Rien à Foutre, Adèle Exarchopoulos décolle en hôtesse de l’air

Rien à foutre (Zero fucks given), un titre qui sied à merveille au premier long métrage de Julie Lecoustre et Emmanuel Marre qui avaient collaboré auparavant sur le moyen métrage très remarqué en festival, D’un château l’autre. Dans Rien à Foutre, Adèle Exarchopoulos, tailleur bleu et foulard jaune, interprète brillamment Cassandre, 26 ans, hôtesse de l’air dans une compagnie low cost. Et Cassandre n’en a vraiment rien à foutre. Voyageant aux gré de ces vols, basée à Lanzarotte, elle se plait aux fêtes et au rencontres sans lendemain via tinder, et son pseudo « carpe diem » en dit long sur la jeune femme. Sélectionné à la Semaine de la Critique, Cannes 2021.

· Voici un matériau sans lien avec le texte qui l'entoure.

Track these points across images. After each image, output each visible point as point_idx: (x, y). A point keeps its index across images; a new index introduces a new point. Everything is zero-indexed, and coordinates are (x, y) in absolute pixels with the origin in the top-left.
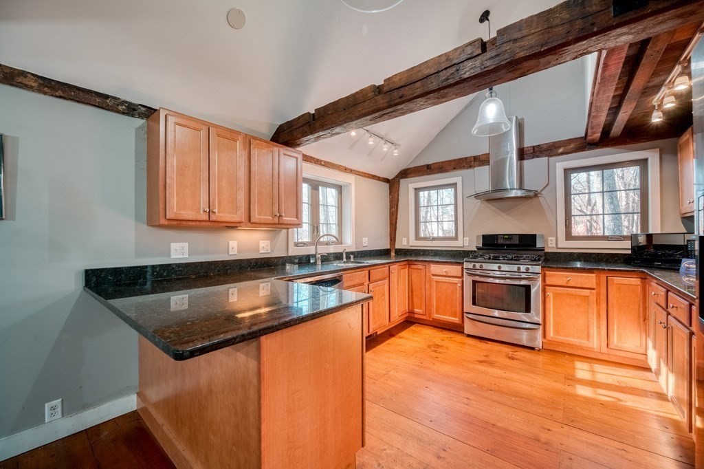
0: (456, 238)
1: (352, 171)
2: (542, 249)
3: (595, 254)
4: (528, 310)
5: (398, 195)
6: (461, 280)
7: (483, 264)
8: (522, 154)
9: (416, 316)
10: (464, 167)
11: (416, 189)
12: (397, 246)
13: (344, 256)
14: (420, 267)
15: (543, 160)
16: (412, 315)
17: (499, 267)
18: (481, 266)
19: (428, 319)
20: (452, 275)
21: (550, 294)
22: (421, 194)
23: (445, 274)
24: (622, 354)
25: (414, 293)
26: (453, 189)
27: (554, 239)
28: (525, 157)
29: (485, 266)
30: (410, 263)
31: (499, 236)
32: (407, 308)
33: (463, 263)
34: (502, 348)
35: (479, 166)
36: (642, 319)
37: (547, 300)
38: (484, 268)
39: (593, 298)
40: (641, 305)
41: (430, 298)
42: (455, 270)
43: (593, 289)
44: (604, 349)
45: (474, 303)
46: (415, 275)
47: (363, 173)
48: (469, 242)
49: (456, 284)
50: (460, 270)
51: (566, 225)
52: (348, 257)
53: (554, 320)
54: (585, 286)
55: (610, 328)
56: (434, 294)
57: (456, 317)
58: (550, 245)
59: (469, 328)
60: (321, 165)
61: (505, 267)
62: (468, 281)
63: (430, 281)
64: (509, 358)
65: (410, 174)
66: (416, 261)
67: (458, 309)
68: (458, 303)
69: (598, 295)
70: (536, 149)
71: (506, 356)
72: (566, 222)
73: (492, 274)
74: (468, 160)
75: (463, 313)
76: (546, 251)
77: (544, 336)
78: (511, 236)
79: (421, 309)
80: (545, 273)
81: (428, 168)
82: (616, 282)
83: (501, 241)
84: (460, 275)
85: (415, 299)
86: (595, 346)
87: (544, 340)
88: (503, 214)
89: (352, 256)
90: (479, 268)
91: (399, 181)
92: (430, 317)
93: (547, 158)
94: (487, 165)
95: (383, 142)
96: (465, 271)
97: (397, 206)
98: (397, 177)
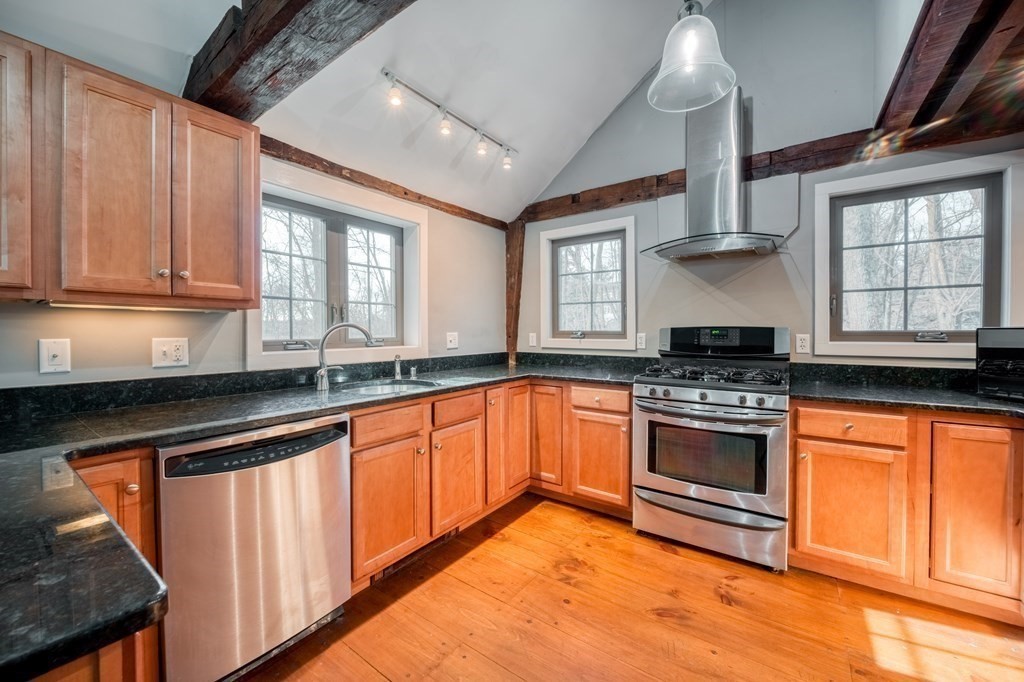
0: (622, 334)
1: (420, 199)
2: (785, 358)
3: (889, 368)
4: (760, 487)
5: (522, 253)
6: (628, 418)
7: (669, 388)
8: (750, 169)
9: (545, 486)
10: (638, 198)
11: (553, 242)
12: (521, 348)
13: (398, 369)
14: (553, 390)
15: (790, 179)
16: (537, 483)
17: (703, 396)
18: (666, 393)
19: (566, 493)
20: (610, 408)
21: (806, 457)
22: (563, 251)
23: (597, 406)
24: (963, 594)
25: (542, 441)
26: (619, 241)
27: (807, 337)
28: (754, 174)
29: (676, 393)
30: (533, 381)
31: (702, 332)
32: (528, 469)
33: (631, 385)
34: (707, 565)
35: (667, 194)
36: (1011, 521)
37: (801, 468)
38: (671, 397)
39: (901, 469)
40: (1011, 488)
41: (570, 451)
42: (616, 398)
43: (901, 448)
44: (923, 580)
45: (652, 468)
46: (542, 406)
47: (447, 205)
48: (647, 343)
49: (619, 426)
50: (626, 400)
51: (831, 309)
52: (405, 372)
53: (813, 510)
54: (883, 442)
55: (937, 535)
56: (577, 446)
57: (617, 493)
58: (799, 350)
59: (641, 517)
60: (341, 176)
61: (713, 396)
62: (641, 422)
63: (571, 416)
64: (722, 597)
65: (542, 212)
66: (544, 378)
67: (622, 476)
68: (621, 465)
69: (912, 461)
70: (776, 158)
71: (716, 592)
72: (831, 304)
73: (687, 410)
74: (646, 184)
75: (630, 486)
76: (792, 360)
77: (794, 543)
78: (724, 331)
79: (552, 472)
80: (796, 411)
81: (573, 202)
82: (952, 434)
83: (705, 341)
84: (626, 409)
85: (543, 453)
86: (903, 574)
87: (793, 552)
88: (711, 288)
89: (413, 370)
90: (661, 395)
91: (523, 226)
92: (569, 489)
93: (797, 174)
94: (681, 192)
95: (478, 137)
96: (635, 400)
97: (520, 273)
98: (520, 218)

Julie Lecoustre et Emmanuel Marre installent de manière audacieuse dans la première partie du film le monde du travail de Cassandre. Le rythme est intense, la mise en scène réfléchie avec un cadrage en 4/3 accroît le manque d’espace, voire d’oxygène dans l’avion. Un environnement plus qu’exigu et confiné, le couloir dans lequel les hôtesses sont chacune responsables de leurs ventes, qui les transforment d’un coup en vendeuses de produits en tous genre. En croisant les grévistes soucieux de la précarité grandissante des conditions de travail dans l’aviation, Cassandre opposera qu’elle est pressée, un vol à prendre, elle doit gagner sa vie et de toute façon, ne croit pas au changement. L’hôtesse de l’air nous précipite avec elle dans sa vie festive sans conséquences ni ambitions, qui ressemble fort à une fuite en avant. De retour sur terre, en province chez son père l’ambiance change. On s’approche de l’intimité de Cassandre, on découvre sa faille à travers cette visite familiale. La jeune femme va devoir se démener avec un réel bien encombrant et y faire face. Cette seconde partie est une rupture dans le rythme du film si novateur du début. On regrette un peu ce changement de ton si radical car le spectateur doit lui aussi accepter d’être revenu au sol.

Cassandre est dès le départ plongée dans la société de consommation par l’abondance des images idylliques de vacances qui vendent du rêve, comme elle le fait elle-même en se mettant en scène sur les réseaux sociaux. Les cinéastes jouent sans cesse sur l’idée de la vie rêvée de la jeune femme en image, en contraste avec sa vie réelle. La réalité d’une hôtesse de l’air inclut en effet la vitesse à laquelle elle doit ramasser les déchets abandonnés par les passagers entre deux vols. Le regard de l’héroïne, lui est tout autre : « Dans la même journée, je peux voir la neige et le soleil, j’ai de la chance ! ».